TEXTE FOURNI:
____________________

Nietzsche, Ainsi parlait Zarathoustra

  

Car c'est justement sous le motif d'une sorte de mise au point, selon laquelle, "avec Saint-John Perse, tout commence et tout finit par un malentendu" que Laurent Neumann va justement, sans le savoir je crois, synthétiser en quelques minutes certains des clichés les plus courants à propos de Perse. Je dis bien "sans le savoir", car Laurent Neumann, qui est par ailleurs un journaliste tout à fait honorable, aux analyses fines en matière politique, se montre en l'occurrence d'une discipline assez exemplaire pour commettre les erreurs habituelles à propos de Saint-John Perse. Ainsi, croyant déceler un premier "malentendu" à propos du pseudonyme, c'est au contraire lui qui commet le premier, en déclinant ce qu'il croit être la vraie identité du poète, confondant le premier pseudonyme "Saint-Léger Léger" avec l'authentique patronyme, Leger. L'erreur, factuelle, ne serait pas grave, si elle ne venait à l'appui d'une formule à l'emporte-pièce sur le choix de ce pseudonyme "de faux-jeton", pour reprendre la délicate citation, qui donne encore l'occasion de railler la vision de l'énigme qu'y voit de Villepin. Passe encore : simple frivolité...

____________________

DONNÉES FOURNIES:

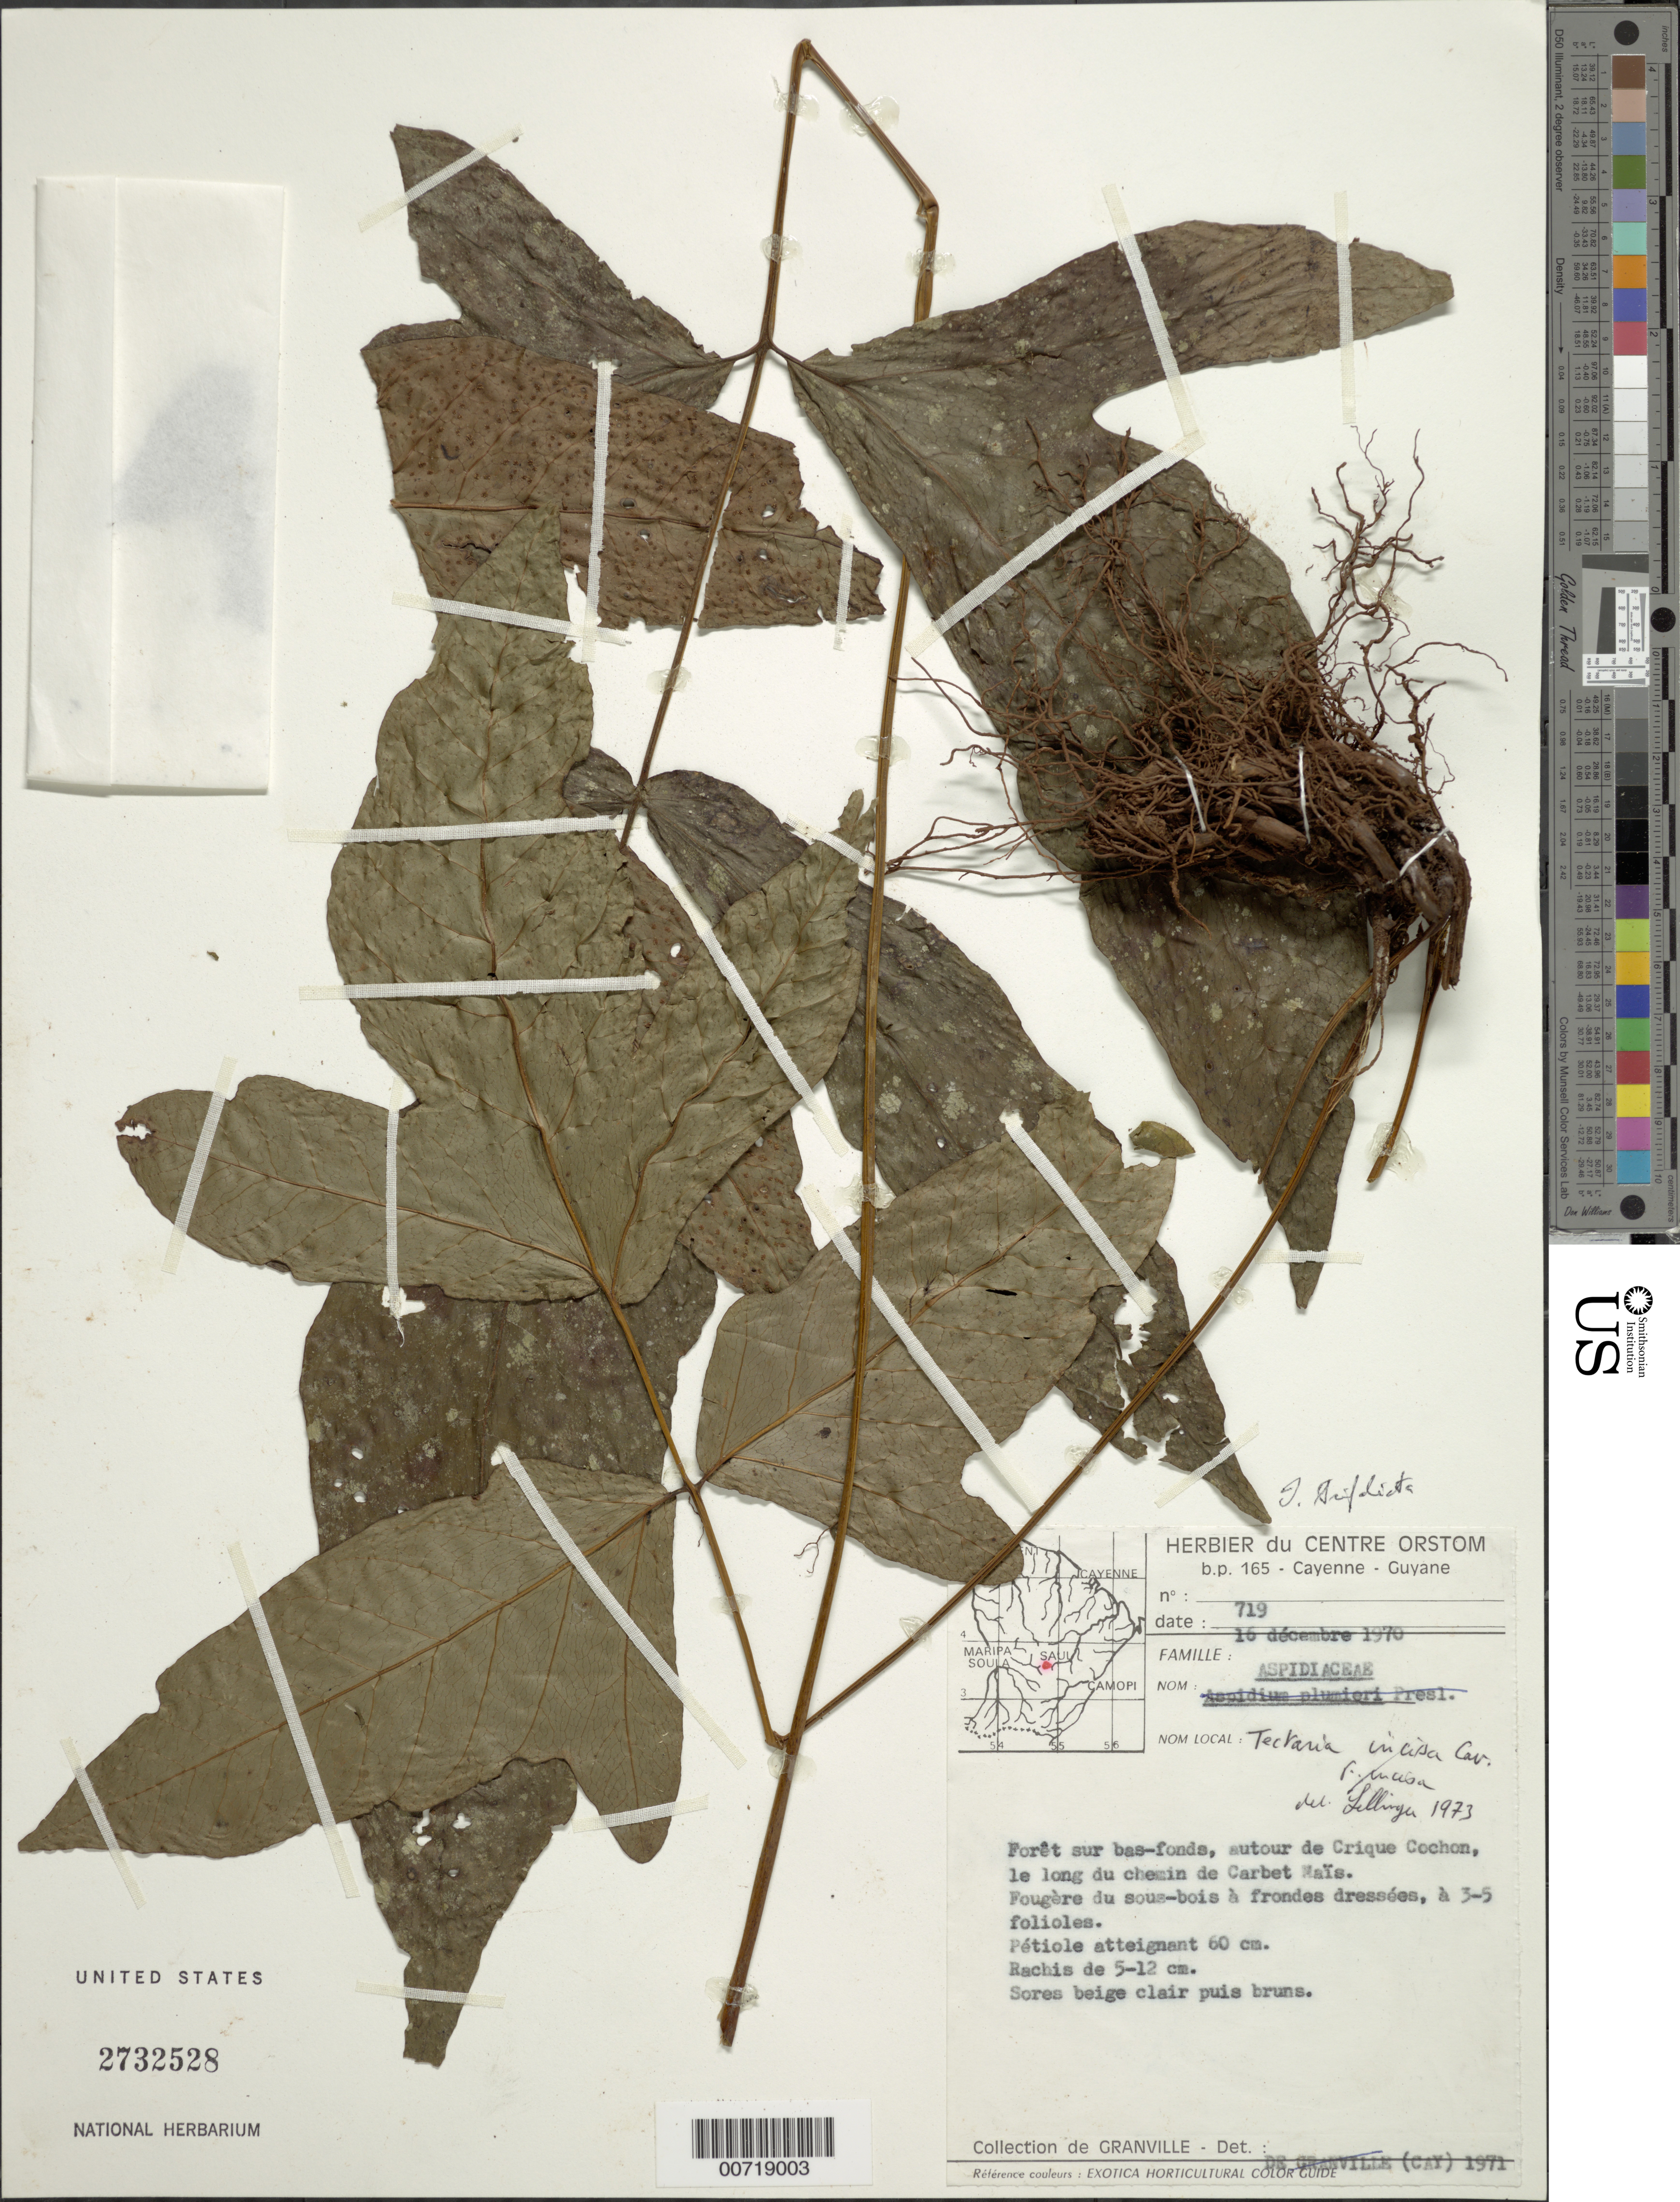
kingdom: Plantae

____________________

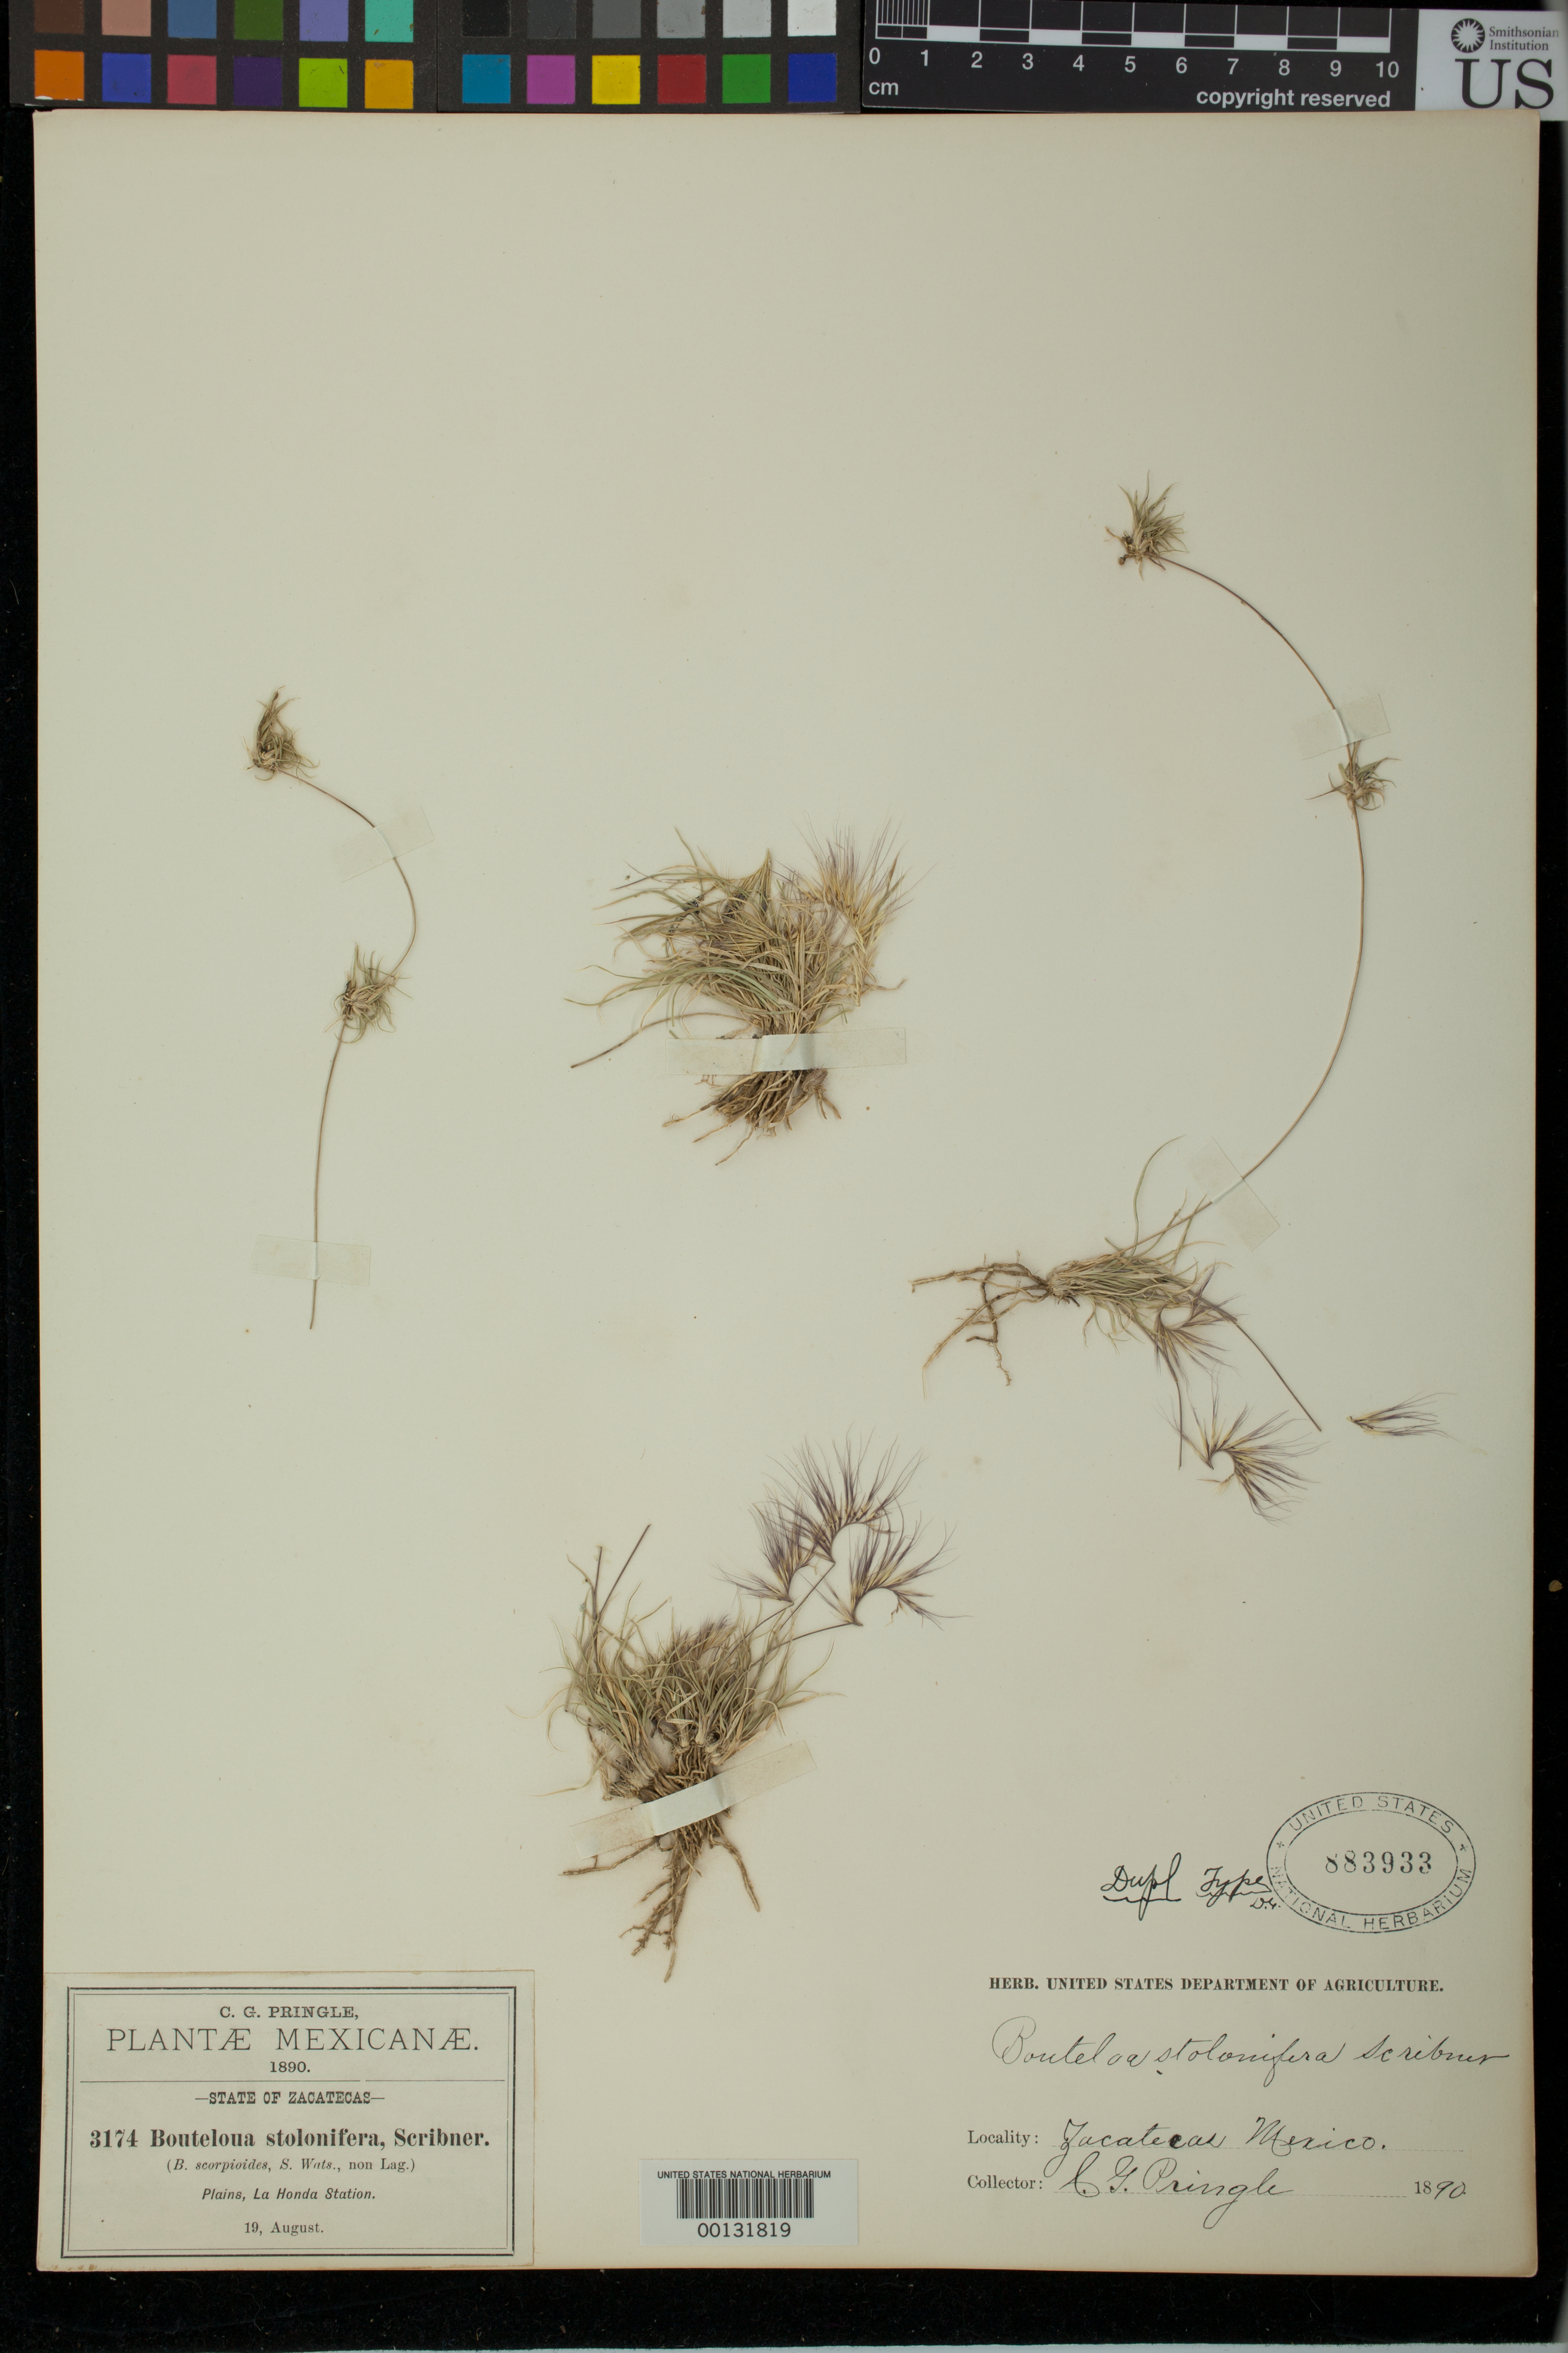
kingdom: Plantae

____________________

CONSIGNE: Extrayez le texte fourni plus haut et recopiez-le en entier, sans aucune modification.

RÉPONSE ATTENDUE:
Nietzsche, Ainsi parlait Zarathoustra

  

Car c'est justement sous le motif d'une sorte de mise au point, selon laquelle, "avec Saint-John Perse, tout commence et tout finit par un malentendu" que Laurent Neumann va justement, sans le savoir je crois, synthétiser en quelques minutes certains des clichés les plus courants à propos de Perse. Je dis bien "sans le savoir", car Laurent Neumann, qui est par ailleurs un journaliste tout à fait honorable, aux analyses fines en matière politique, se montre en l'occurrence d'une discipline assez exemplaire pour commettre les erreurs habituelles à propos de Saint-John Perse. Ainsi, croyant déceler un premier "malentendu" à propos du pseudonyme, c'est au contraire lui qui commet le premier, en déclinant ce qu'il croit être la vraie identité du poète, confondant le premier pseudonyme "Saint-Léger Léger" avec l'authentique patronyme, Leger. L'erreur, factuelle, ne serait pas grave, si elle ne venait à l'appui d'une formule à l'emporte-pièce sur le choix de ce pseudonyme "de faux-jeton", pour reprendre la délicate citation, qui donne encore l'occasion de railler la vision de l'énigme qu'y voit de Villepin. Passe encore : simple frivolité...